Quatro séculos separam o Freinet moderno do Michelangelo renascentista. Recordo uma metáfora que li num livro. Perguntaram a Michelangelo como conseguira fazer a estátua de David, um maravilhoso mármore de cinco metros de altura. 

“Foi fácil.” – respondeu o gênio de Florença – “Olhei para o bloco de mármore e imaginei o David dentro dele. Depois, foi só retirar tudo o que não era David”.

Isso mesmo! Era preciso “retirar do mármore aquilo que não era David”. Era preciso libertar a escola daquilo que não fazia sentido. 
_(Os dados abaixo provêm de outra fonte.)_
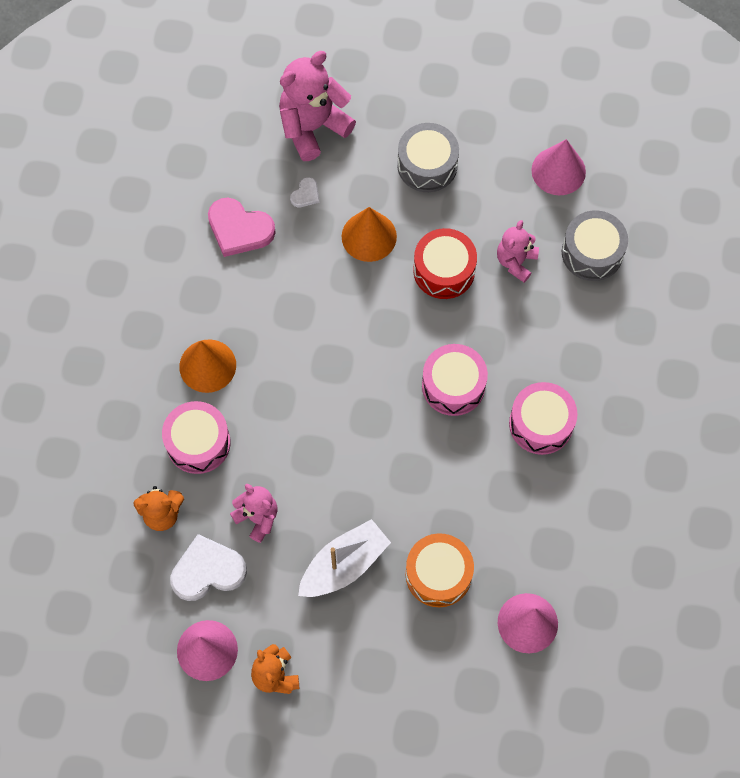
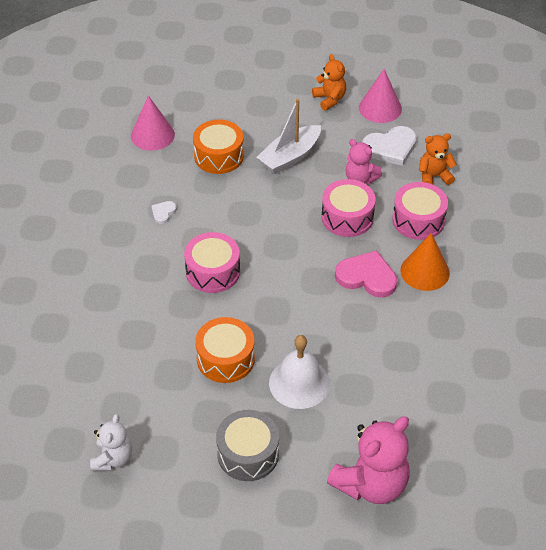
camera: 175 degrees right, 20 degrees down
(239, 229) = (424, 380): pink heart -> pink heart (367, 277)
(305, 194) = (366, 416): white heart -> white heart (163, 212)
(369, 236) = (299, 383): orange cone -> white bell
(444, 270) = (225, 359): red drum -> orange drum
(516, 262) = (158, 371): pink teddy bear -> none
(541, 424) = (138, 250): pink drum -> pink drum (347, 217)
(558, 171) = (113, 458): pink cone -> white teddy bear
(592, 253) = (84, 384): grey drum -> none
Quase contemporâneo de Michelangelo, Coménius concebeu uma teoria ainda hoje considerada “avançada” e advogava uma educação em ambiente escolar arejado. Mas, durante mais de quatro séculos, os alunos foram armazenados em “estufas calafetadas”, alinhados em classes “homogéneas” e tratados como se fossem um só. 

Havia escolas de salas com porta de fechar, cujo cheiro a mofo já ninguém sentia – eram as ditas “salas de aula normal”. Sempre que eu deparava com esse dístico afixado na porta das salas normais”, eu perguntava: Cadê as salas anormais? 

Em outras escolas, as salas tinham portas de abrir. Eram as tais “escolas anormais”. Portas fechadas eram reveladoras de uma cultura de autossuficiência. Mas as portas que fechavam a caixa negra da sala de aula, também poderiam ser portas abertas para o ar livre. Restava optar. 

Quando escrevi que os educadores precisavam mais de interrogações do que de certezas e que, dentro de uma aula, nada de útil se aprendia, houve quem reagisse com virulência. A recusa de agir resultava da recusa de ver e de pensar.

Galileu – como Michelangelo, homem do Renascimento – respirou o ar fétido dos subterrâneos da Inquisição, quando ousou desafiar os preconceitos da sua época.

Com lentes, que ele mesmo fabricava, Galileu atravessou os ares com um novo olhar, contrariando aqueles que defendiam as teses de Aristóteles e Ptolomeu. 

As ideias arejadas são peregrinas, permitem que a humanidade reoriente o seu complexo percurso. No século passado, houve professores que ousaram interrogar-se: 

“Por que há salas de aula?”

Olhos questionadores não encontravam nos livros das ciências da educação qualquer fundamento para que dadores de aula dessem aula em sala de aula.